## HOW TO COMPLETE THIS TASK
Only the lines containing the string "posta" are needed; copy all of them from the listing.

## DATASET EXTRACT
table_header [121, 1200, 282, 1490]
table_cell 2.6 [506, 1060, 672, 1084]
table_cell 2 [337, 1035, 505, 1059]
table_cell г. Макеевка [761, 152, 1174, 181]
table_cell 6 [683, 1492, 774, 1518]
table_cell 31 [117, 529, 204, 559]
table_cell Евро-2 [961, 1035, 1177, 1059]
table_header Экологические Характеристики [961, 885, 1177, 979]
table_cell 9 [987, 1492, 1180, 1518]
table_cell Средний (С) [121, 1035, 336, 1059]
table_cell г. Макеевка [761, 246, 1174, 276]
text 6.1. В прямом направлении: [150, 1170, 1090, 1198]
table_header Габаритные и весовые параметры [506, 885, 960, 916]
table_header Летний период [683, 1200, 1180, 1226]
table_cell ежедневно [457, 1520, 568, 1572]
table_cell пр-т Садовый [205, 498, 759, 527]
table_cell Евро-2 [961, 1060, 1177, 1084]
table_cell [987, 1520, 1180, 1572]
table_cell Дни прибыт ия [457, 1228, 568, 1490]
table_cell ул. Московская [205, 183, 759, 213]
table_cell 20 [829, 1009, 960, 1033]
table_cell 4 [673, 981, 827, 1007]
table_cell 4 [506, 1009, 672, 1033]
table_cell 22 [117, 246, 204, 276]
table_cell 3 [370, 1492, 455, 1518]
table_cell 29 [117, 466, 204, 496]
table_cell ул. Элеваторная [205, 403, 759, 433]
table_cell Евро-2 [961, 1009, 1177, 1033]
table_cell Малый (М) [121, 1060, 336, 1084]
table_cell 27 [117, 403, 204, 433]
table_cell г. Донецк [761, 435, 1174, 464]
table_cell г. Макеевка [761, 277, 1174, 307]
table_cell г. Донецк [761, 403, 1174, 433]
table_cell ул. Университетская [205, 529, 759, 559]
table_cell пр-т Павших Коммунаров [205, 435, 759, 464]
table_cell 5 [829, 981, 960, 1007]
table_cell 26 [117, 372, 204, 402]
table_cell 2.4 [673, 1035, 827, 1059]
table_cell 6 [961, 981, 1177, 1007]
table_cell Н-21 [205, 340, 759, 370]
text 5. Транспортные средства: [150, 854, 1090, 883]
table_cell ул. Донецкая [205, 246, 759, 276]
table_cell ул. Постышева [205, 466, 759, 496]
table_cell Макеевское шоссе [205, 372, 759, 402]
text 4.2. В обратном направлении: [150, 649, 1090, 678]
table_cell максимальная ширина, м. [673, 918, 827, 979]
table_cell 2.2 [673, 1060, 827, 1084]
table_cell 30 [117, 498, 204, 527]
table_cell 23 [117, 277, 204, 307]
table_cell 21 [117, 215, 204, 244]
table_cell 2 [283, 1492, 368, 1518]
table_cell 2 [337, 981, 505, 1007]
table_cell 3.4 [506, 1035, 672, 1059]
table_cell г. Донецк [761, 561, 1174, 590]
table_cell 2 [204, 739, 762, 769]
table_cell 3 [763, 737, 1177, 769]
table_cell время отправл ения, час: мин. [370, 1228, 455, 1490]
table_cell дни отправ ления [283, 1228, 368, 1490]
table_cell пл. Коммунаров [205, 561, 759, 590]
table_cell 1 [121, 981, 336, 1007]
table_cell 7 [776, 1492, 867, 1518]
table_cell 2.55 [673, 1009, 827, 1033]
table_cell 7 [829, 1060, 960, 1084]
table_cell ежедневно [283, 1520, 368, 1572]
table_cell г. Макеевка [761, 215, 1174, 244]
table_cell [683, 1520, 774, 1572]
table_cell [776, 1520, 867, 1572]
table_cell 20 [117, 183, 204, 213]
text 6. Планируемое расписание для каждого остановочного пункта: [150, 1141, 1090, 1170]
---
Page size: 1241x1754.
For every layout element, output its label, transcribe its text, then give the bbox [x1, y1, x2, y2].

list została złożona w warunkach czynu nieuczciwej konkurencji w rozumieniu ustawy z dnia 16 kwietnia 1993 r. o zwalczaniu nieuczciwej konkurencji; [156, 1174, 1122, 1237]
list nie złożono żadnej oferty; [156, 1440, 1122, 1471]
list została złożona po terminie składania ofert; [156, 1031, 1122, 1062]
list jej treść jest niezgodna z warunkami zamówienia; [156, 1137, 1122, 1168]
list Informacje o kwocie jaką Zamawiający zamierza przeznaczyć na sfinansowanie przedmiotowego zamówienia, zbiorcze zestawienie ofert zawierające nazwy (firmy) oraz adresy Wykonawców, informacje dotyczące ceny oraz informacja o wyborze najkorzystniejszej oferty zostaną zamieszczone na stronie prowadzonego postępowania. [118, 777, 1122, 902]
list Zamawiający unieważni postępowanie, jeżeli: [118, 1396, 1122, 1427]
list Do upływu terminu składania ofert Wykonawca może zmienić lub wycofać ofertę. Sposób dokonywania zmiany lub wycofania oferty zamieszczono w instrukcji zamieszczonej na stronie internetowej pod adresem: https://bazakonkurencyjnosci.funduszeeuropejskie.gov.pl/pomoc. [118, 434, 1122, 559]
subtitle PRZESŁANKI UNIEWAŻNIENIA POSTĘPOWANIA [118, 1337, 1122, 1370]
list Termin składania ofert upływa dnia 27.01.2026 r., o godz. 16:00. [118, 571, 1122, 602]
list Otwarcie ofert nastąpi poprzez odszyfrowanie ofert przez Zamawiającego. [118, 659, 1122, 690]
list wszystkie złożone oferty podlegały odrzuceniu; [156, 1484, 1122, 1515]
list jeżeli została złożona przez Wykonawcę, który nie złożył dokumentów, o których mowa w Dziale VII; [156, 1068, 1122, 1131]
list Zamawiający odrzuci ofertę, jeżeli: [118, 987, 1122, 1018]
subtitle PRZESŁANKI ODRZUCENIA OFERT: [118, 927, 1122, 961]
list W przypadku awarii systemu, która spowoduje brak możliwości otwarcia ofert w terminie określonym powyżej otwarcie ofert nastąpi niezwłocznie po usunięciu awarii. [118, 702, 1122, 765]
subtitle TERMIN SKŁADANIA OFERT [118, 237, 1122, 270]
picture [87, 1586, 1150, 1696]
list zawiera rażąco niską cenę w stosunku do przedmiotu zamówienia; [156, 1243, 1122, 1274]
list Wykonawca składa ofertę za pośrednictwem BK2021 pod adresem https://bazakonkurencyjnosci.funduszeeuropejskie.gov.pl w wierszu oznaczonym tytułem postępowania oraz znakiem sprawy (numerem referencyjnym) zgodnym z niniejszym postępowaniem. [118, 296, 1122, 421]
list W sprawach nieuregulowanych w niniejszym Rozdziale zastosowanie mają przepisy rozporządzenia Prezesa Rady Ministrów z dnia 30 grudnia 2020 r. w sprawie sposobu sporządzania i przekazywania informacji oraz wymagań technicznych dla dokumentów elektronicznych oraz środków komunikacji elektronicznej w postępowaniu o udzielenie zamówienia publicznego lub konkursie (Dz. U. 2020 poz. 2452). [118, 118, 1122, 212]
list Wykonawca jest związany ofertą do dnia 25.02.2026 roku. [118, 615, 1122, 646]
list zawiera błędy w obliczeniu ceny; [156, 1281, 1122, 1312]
* * *
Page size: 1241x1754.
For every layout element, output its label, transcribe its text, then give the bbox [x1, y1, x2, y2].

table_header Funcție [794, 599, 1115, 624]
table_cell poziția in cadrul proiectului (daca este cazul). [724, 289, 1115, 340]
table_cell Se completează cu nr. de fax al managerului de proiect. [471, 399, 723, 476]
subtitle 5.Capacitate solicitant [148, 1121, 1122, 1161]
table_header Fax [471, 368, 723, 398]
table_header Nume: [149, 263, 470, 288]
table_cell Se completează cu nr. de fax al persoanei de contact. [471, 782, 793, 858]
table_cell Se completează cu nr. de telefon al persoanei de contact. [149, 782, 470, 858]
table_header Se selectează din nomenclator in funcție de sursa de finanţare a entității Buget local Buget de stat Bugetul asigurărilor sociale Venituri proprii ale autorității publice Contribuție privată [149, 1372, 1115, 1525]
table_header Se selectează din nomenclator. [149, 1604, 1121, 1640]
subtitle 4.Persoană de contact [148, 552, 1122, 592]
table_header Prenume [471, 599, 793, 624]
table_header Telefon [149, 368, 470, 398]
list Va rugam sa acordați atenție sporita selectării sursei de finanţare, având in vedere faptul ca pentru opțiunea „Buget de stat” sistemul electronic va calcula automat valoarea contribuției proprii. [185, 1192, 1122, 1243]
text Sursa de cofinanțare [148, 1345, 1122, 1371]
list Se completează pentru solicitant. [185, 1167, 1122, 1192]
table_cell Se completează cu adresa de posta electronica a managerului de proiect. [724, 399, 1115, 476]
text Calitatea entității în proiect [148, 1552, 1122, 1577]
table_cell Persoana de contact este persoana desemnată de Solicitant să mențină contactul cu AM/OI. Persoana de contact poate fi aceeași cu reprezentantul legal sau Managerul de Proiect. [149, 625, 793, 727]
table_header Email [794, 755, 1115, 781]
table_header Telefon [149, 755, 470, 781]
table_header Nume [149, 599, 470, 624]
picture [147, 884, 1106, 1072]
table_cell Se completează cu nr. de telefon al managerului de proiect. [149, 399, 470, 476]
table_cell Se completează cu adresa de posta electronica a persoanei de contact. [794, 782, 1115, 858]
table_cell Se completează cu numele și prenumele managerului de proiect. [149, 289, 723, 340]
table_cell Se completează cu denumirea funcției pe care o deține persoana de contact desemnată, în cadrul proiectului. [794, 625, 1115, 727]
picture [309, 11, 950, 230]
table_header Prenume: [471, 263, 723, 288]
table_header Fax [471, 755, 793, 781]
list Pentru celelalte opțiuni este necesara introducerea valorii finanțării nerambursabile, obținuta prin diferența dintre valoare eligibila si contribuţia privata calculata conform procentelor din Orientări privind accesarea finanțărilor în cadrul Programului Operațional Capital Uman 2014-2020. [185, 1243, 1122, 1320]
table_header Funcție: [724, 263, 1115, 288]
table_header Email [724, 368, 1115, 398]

## REPLY
table_cell Se completează cu adresa de posta electronica a managerului de proiect. [724, 399, 1115, 476]
table_cell Se completează cu adresa de posta electronica a persoanei de contact. [794, 782, 1115, 858]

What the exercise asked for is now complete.